## Action item
Except for the pictures, write out all the records that follow exactly.

________

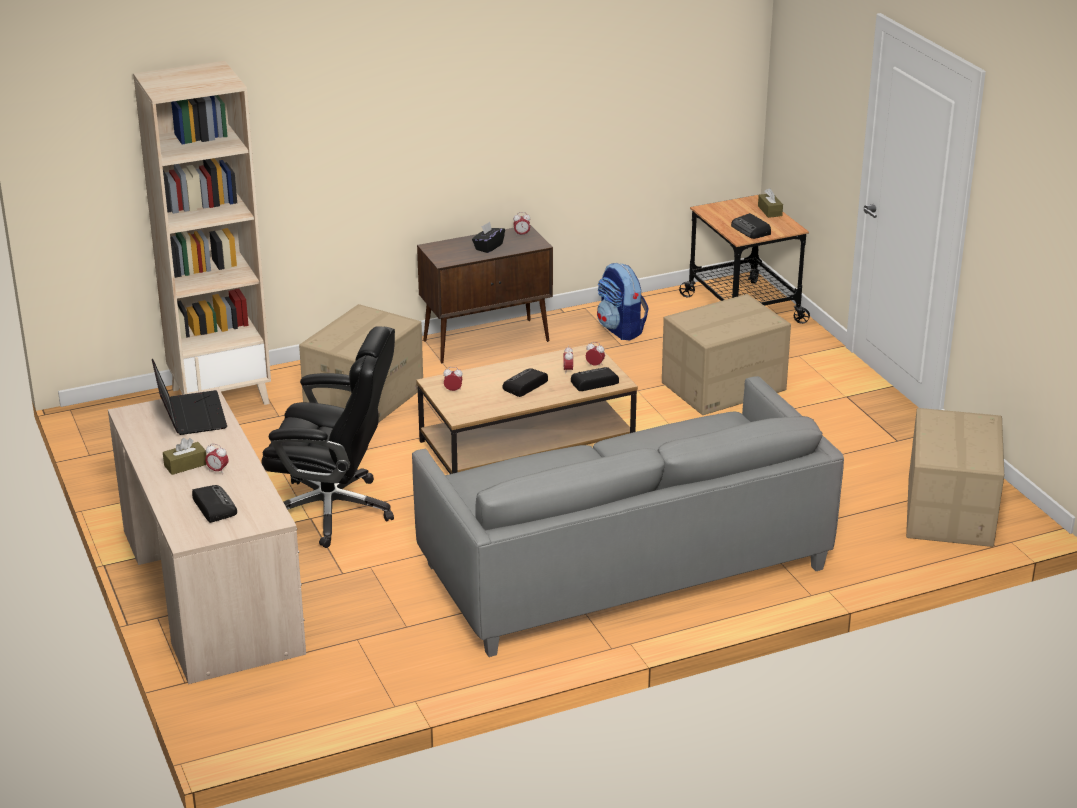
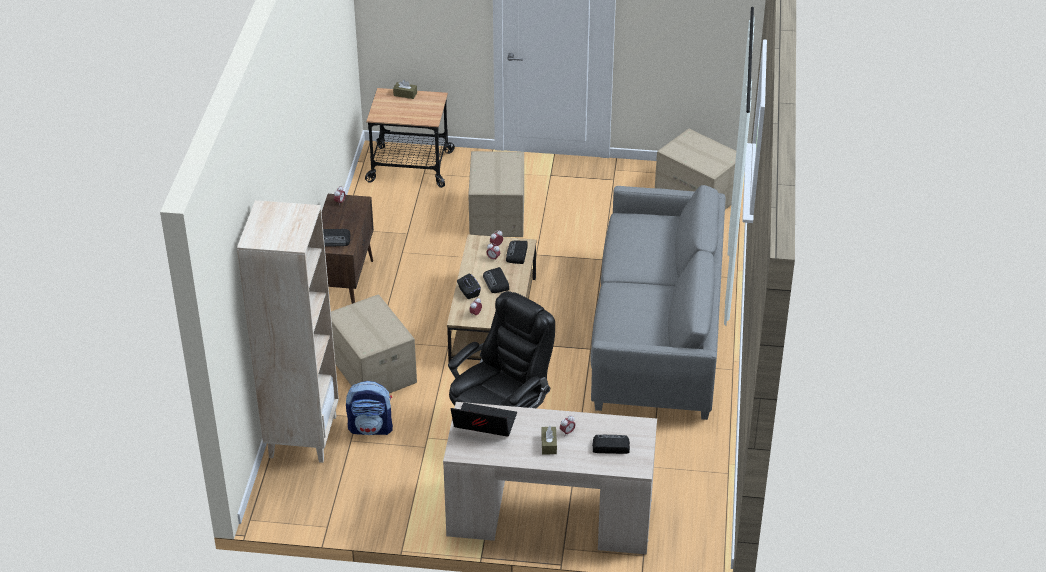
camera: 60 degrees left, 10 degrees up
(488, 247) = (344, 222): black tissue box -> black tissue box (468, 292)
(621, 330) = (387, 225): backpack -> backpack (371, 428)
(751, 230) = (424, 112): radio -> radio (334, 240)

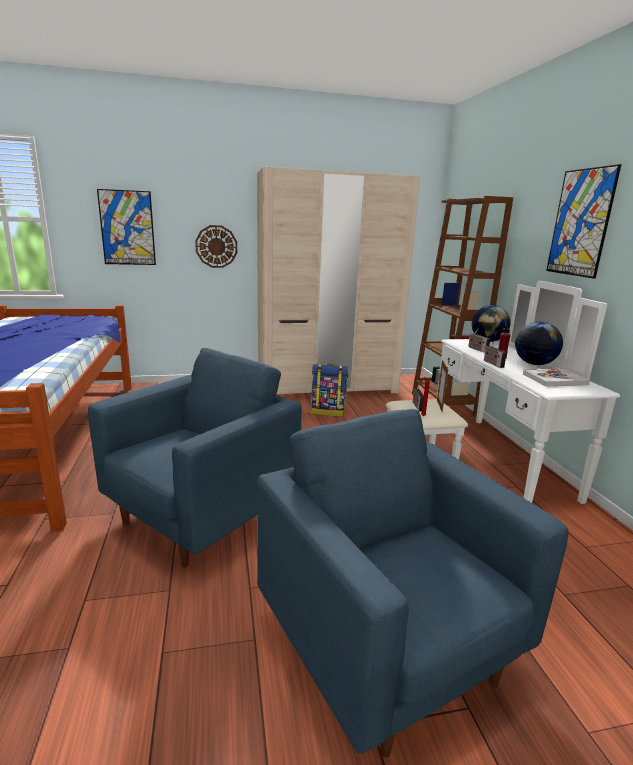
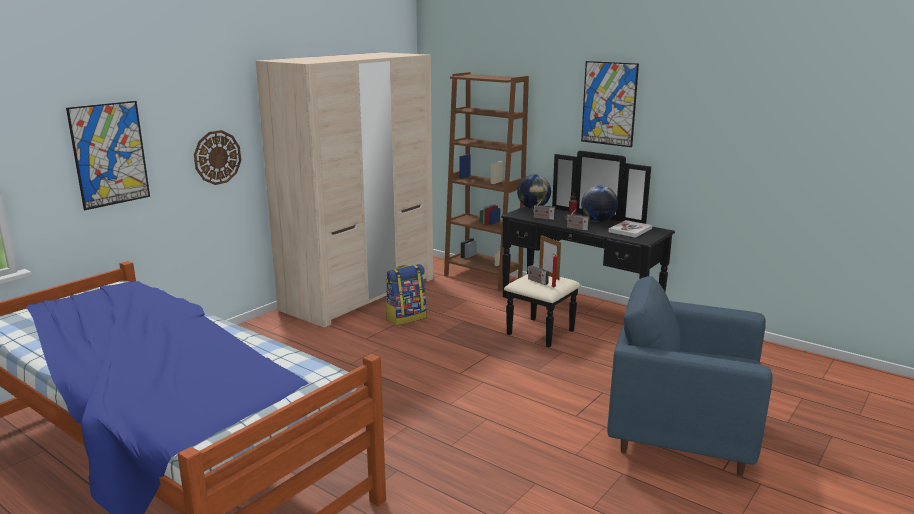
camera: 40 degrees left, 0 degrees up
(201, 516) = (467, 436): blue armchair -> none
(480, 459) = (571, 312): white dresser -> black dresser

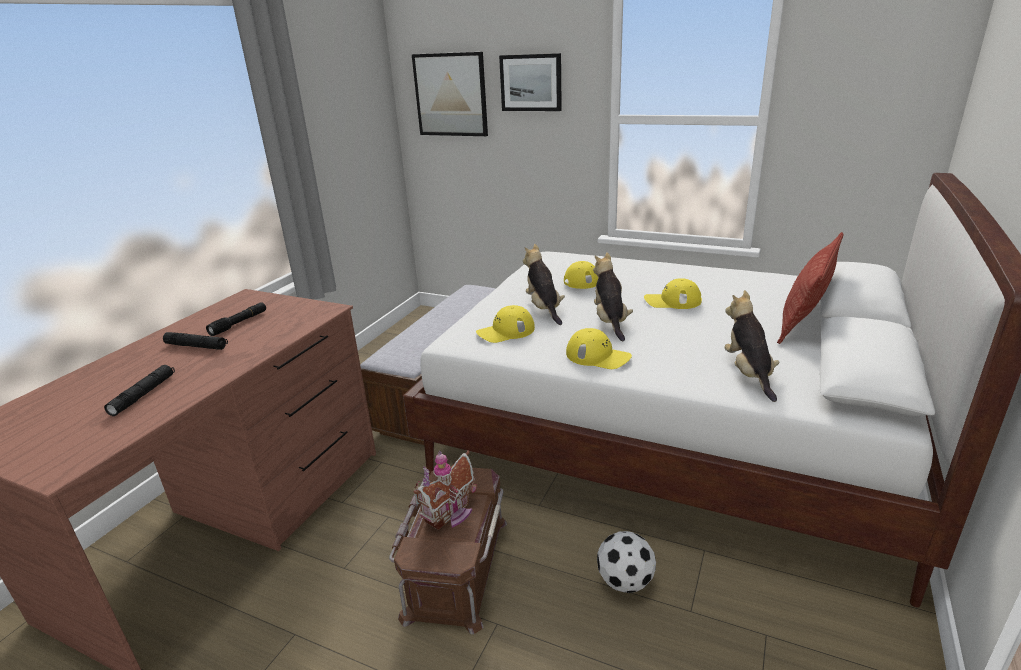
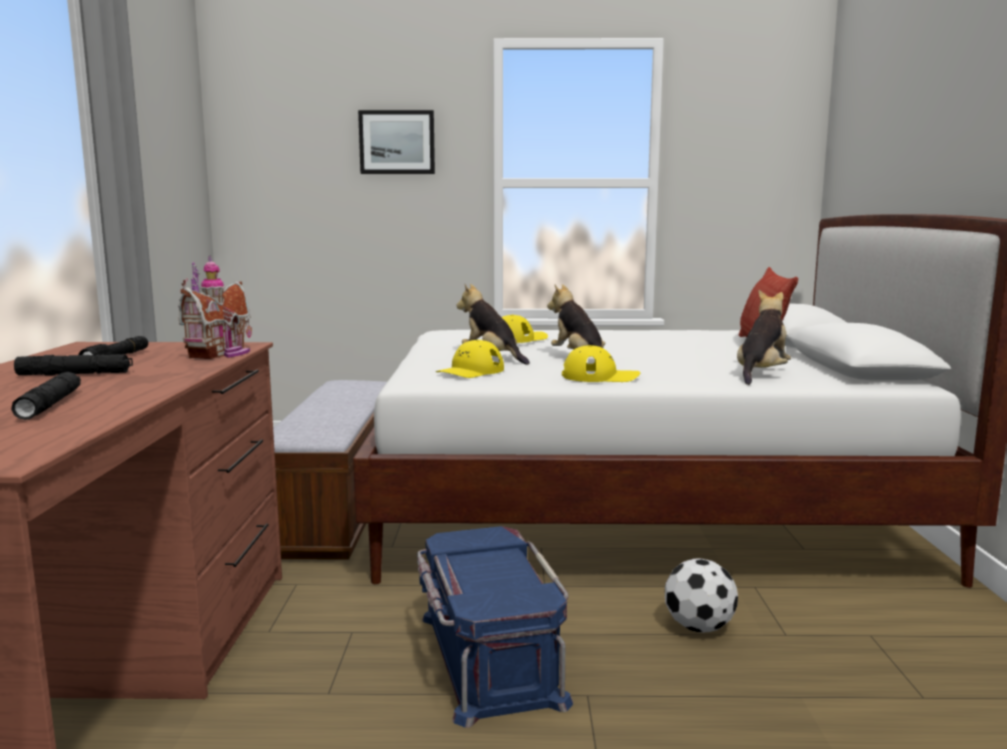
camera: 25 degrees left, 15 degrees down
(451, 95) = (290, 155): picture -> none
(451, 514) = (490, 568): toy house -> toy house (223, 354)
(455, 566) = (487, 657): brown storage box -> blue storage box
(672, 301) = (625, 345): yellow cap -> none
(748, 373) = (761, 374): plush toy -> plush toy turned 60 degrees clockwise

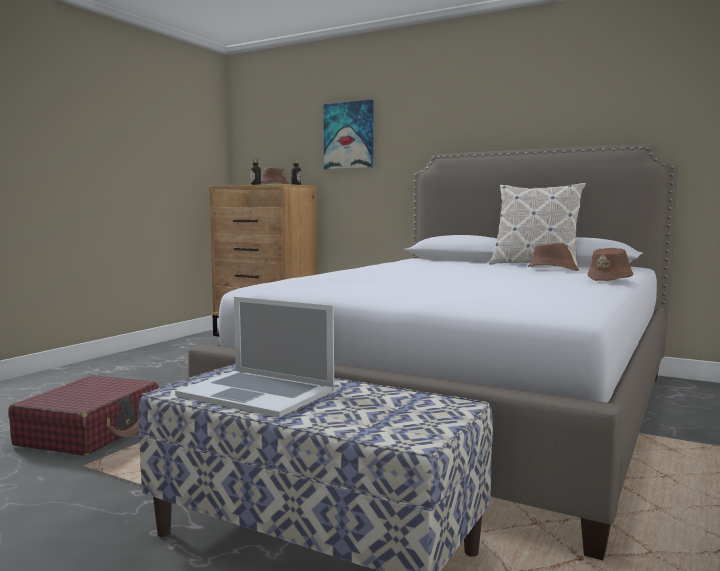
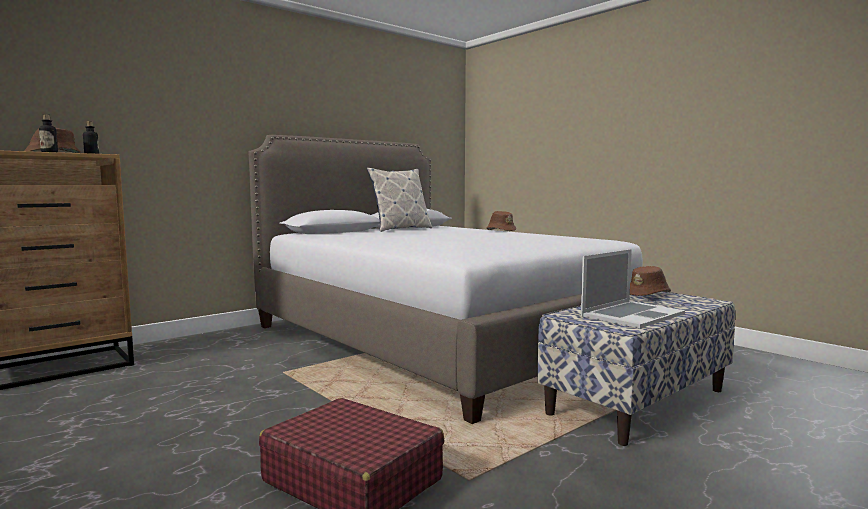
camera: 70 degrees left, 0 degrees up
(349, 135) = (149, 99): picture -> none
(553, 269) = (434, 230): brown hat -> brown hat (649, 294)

________

## Output for this exercise
camera: 60 degrees left, 10 degrees up
(488, 247) = (344, 222): black tissue box -> black tissue box (468, 292)
(621, 330) = (387, 225): backpack -> backpack (371, 428)
(751, 230) = (424, 112): radio -> radio (334, 240)

camera: 40 degrees left, 0 degrees up
(201, 516) = (467, 436): blue armchair -> none
(480, 459) = (571, 312): white dresser -> black dresser

camera: 25 degrees left, 15 degrees down
(451, 95) = (290, 155): picture -> none
(451, 514) = (490, 568): toy house -> toy house (223, 354)
(455, 566) = (487, 657): brown storage box -> blue storage box
(672, 301) = (625, 345): yellow cap -> none
(748, 373) = (761, 374): plush toy -> plush toy turned 60 degrees clockwise

camera: 70 degrees left, 0 degrees up
(349, 135) = (149, 99): picture -> none
(553, 269) = (434, 230): brown hat -> brown hat (649, 294)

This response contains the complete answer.